Among the records below, how many lines contain "could"? State the number and nothing more.

··· Data provided

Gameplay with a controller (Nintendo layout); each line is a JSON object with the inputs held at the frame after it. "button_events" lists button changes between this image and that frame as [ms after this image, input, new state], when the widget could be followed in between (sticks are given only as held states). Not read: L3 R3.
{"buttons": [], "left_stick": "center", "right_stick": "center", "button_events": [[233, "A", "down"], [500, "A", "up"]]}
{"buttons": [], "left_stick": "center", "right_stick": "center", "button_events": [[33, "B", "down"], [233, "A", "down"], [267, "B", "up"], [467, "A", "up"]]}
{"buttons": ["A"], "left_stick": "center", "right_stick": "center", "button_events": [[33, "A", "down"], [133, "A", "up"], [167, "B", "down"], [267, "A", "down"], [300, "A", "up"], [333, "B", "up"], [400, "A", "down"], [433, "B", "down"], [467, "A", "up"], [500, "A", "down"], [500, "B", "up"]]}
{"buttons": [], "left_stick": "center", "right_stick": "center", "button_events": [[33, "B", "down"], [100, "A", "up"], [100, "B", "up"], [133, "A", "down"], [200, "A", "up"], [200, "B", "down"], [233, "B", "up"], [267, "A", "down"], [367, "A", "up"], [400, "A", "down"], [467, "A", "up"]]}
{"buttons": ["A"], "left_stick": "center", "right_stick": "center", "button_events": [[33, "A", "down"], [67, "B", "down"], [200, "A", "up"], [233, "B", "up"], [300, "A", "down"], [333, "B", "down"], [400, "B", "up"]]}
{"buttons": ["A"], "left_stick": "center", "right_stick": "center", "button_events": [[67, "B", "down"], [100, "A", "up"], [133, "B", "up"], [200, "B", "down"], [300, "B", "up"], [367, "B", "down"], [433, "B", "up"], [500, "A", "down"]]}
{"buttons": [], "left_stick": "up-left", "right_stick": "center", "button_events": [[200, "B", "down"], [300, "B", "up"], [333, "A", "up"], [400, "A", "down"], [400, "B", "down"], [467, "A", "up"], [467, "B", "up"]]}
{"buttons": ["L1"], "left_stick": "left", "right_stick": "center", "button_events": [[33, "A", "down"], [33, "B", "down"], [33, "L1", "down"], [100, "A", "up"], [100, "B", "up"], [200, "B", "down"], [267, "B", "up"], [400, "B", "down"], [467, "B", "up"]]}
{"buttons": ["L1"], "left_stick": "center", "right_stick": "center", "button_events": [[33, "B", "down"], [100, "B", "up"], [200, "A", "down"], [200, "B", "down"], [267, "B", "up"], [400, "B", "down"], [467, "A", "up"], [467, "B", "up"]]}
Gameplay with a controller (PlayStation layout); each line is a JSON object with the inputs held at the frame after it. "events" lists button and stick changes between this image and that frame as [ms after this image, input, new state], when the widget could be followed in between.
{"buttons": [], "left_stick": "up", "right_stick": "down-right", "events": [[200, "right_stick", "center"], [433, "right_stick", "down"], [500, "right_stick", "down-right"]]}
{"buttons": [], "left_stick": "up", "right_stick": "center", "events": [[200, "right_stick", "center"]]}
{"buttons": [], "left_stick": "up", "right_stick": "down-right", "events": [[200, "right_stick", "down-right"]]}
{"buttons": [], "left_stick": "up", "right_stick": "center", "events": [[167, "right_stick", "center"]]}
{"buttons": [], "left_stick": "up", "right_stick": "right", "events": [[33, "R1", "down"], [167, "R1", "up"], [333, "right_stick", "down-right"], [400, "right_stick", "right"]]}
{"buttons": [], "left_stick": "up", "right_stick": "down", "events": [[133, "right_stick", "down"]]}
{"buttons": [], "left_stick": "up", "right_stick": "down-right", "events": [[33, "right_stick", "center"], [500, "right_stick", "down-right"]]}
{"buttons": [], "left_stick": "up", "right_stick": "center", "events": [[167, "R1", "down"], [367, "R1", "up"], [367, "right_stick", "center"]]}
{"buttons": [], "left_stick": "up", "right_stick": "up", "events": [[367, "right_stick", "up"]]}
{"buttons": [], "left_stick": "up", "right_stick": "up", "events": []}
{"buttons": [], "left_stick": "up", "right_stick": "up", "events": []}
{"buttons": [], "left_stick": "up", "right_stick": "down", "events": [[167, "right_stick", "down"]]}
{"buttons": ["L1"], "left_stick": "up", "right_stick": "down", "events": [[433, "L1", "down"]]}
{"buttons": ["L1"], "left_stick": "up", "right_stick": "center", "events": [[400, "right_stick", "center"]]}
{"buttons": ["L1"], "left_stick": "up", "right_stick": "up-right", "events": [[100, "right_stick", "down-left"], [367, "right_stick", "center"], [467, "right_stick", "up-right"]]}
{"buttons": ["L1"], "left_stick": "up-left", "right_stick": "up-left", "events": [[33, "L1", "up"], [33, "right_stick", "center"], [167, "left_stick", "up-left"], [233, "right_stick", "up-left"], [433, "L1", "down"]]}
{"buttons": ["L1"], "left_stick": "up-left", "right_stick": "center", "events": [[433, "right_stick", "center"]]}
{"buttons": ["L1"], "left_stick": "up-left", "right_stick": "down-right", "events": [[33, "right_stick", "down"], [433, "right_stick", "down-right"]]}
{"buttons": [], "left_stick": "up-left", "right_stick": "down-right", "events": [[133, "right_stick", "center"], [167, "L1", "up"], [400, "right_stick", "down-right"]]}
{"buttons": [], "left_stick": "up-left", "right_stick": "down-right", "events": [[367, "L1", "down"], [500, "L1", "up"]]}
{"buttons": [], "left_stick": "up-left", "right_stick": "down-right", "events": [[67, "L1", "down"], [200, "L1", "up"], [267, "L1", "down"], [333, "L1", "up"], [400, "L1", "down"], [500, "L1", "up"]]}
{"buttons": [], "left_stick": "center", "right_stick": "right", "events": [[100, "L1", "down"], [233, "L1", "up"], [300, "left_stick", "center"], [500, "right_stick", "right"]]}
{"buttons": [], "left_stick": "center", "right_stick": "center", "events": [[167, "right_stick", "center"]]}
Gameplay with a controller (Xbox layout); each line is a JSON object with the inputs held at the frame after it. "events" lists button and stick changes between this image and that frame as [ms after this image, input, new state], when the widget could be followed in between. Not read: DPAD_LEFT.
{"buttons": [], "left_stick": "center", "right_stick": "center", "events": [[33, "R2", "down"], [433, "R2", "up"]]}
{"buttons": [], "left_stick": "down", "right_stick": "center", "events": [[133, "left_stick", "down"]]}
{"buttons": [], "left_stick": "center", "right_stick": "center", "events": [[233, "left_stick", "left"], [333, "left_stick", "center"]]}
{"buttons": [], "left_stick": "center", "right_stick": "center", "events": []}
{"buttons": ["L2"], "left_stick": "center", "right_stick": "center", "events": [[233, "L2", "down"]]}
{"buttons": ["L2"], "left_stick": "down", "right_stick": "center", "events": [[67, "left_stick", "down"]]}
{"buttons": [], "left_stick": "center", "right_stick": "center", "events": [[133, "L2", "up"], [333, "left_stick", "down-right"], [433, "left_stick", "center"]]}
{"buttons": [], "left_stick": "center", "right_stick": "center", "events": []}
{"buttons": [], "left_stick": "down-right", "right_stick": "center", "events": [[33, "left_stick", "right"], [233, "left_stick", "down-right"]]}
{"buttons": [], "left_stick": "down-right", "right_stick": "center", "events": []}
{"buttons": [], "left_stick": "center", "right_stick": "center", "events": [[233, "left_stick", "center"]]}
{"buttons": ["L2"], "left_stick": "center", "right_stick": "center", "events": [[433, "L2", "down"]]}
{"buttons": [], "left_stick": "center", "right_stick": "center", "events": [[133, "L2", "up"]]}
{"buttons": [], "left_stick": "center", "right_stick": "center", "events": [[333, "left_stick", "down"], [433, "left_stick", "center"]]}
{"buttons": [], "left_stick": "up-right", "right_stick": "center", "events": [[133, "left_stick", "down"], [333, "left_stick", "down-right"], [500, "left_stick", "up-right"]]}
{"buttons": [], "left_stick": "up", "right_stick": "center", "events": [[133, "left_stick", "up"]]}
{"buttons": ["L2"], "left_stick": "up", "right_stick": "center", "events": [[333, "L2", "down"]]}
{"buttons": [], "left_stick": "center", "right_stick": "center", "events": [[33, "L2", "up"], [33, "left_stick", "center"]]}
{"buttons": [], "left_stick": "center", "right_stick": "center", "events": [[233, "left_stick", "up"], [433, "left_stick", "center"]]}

······

Solved problem:
3